/nss-certdata-parser

Parser for the certdata.txt file from NSS which holds the Mozilla CA Certificate Store

Primary LanguageRustMozilla Public License 2.0MPL-2.0

NSS certdata.txt Parser

This crate parses certdata.txt file from NSS, which represents the Mozilla CA Certificate Store.

The Data

The certdata.txt file describes a collection of PKCS#11 objects, which are collections of attributes, which are more or less key/type/value tuples. This includes certificates and trust declarations.

A certificate in this file could be a trusted CA, but it could also be certificate that's known to be compromised or fraudulent; use with caution.

The trust declarations can apply either to certificates in the file itself or to certificates that might be presented by an entity trying to prove its identity (e.g., a TLS server); they can indicate either trust or distrust, possibly with different trust levels for different uses.

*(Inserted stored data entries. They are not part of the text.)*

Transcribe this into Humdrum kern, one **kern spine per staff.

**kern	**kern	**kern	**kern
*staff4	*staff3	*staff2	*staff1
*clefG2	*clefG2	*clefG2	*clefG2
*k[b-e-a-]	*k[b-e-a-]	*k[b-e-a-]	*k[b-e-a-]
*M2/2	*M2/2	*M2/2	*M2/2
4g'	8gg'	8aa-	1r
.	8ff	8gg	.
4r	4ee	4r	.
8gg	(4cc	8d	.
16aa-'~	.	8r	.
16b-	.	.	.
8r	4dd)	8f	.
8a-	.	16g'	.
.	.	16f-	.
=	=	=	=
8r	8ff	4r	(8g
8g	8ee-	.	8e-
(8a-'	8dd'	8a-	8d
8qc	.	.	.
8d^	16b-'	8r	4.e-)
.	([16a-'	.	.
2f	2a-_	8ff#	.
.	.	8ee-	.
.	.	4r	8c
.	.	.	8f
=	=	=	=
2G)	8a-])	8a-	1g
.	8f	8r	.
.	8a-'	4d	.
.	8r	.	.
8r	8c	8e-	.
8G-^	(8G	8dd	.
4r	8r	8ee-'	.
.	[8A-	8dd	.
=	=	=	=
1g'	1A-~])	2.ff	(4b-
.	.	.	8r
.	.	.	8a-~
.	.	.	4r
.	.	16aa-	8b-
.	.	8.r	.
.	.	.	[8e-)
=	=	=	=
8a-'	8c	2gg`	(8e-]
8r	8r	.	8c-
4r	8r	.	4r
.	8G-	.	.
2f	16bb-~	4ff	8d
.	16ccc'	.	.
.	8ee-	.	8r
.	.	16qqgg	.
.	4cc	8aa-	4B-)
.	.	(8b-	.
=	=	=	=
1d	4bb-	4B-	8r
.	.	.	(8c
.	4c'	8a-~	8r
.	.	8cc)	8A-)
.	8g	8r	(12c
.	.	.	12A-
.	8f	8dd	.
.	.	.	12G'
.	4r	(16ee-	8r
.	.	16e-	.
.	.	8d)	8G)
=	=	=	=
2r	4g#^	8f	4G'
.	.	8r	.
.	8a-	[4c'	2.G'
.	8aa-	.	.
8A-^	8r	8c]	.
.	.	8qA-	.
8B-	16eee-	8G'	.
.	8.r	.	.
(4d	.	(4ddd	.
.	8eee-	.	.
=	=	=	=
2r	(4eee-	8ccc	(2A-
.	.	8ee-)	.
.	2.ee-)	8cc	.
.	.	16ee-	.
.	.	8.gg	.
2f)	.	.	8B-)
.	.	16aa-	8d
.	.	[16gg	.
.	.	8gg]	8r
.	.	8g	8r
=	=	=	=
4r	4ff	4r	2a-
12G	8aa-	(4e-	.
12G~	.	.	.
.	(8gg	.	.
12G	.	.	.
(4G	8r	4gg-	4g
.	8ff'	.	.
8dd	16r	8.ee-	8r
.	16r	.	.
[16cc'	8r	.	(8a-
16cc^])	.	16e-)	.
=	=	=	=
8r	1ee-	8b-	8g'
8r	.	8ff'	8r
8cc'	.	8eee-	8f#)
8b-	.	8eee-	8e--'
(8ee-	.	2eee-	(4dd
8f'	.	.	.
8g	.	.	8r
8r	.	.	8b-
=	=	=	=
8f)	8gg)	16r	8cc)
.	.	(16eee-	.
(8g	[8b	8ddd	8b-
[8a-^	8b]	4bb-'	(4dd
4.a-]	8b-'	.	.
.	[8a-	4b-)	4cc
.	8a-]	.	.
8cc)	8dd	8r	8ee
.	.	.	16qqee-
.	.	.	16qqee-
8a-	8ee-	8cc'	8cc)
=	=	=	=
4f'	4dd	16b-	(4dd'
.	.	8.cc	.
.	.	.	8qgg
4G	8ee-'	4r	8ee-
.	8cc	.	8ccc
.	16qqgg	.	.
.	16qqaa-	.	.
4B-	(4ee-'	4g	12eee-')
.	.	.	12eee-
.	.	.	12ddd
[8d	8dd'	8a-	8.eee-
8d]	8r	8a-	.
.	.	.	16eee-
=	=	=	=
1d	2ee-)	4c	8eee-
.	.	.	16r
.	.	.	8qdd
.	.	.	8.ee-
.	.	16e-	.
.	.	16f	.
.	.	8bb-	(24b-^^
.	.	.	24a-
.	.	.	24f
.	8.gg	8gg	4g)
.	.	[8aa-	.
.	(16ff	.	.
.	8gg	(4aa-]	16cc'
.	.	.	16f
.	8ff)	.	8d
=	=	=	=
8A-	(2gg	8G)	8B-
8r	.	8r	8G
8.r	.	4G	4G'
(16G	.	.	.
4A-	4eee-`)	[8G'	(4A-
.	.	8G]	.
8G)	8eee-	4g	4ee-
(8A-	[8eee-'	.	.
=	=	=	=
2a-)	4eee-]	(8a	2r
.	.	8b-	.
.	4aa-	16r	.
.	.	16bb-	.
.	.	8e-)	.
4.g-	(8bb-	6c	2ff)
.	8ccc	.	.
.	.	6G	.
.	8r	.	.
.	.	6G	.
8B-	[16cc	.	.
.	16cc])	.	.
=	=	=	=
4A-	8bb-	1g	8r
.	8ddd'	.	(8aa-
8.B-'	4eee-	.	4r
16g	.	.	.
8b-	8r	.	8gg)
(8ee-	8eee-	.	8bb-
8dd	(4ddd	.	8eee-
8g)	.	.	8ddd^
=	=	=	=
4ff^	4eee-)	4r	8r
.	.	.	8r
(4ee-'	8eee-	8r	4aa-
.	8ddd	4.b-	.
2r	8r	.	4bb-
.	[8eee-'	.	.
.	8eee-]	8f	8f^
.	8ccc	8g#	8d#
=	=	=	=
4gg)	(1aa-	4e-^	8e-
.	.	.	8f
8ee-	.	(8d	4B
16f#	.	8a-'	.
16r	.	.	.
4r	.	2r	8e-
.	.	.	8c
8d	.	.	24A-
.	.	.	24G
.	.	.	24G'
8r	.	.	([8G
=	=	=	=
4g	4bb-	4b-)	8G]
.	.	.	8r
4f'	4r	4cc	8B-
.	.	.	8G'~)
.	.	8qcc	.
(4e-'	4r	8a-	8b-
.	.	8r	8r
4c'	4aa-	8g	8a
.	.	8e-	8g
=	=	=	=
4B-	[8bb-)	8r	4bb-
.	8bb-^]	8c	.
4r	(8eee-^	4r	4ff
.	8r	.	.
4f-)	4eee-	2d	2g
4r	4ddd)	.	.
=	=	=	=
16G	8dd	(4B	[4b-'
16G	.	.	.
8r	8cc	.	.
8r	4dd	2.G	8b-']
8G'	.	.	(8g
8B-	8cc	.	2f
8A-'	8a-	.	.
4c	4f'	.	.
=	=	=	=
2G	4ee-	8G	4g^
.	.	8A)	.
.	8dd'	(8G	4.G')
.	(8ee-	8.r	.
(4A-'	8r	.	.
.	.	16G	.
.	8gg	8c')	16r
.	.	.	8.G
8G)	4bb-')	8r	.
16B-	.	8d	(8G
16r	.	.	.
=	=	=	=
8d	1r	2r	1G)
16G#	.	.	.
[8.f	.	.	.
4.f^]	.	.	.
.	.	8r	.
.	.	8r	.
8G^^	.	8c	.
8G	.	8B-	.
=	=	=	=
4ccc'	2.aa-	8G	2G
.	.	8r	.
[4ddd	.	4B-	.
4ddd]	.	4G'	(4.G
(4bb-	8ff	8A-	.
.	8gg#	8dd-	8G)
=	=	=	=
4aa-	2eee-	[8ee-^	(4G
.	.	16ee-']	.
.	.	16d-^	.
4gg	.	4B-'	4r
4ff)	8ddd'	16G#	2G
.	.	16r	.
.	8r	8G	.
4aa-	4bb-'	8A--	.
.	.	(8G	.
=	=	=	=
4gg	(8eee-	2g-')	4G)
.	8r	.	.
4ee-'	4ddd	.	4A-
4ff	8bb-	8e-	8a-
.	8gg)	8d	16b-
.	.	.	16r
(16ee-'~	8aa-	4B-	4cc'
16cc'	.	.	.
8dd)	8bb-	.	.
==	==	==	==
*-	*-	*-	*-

The most important thing about the trust levels is that an explicitly distrusted certificate (CKT_NSS_NOT_TRUSTED) is untrusted even if it has an otherwise valid signature (directly or indirectly) from a trusted delegator. In contrast, CKT_NSS_MUST_VERIFY_TRUST is more or less equivalent to not having a trust entry at all. (These trust levels were originally a Netscape extension that never made it back into the upstream standards, and it's not clear that there's any documentation other than what former Netscape employees happen to remember, but this seems to be how they're used.)

Bugs

  • Needs documentation.

  • The low-level nom parser doesn't really need to be public; hiding it would allow changing the implementation without (further) breaking the API.

  • Needs tests for the higher layers of the library, not just the syntax.

  • nom was not the best choice here, in hindsight. A hand-written parser would probably be simpler overall, wouldn't need delicate hacks to adapt it to streaming use, and would be much easier to get useful error messages (e.g., with a line number) from. However, the current parser works, and the file format is unlikely to change substantially.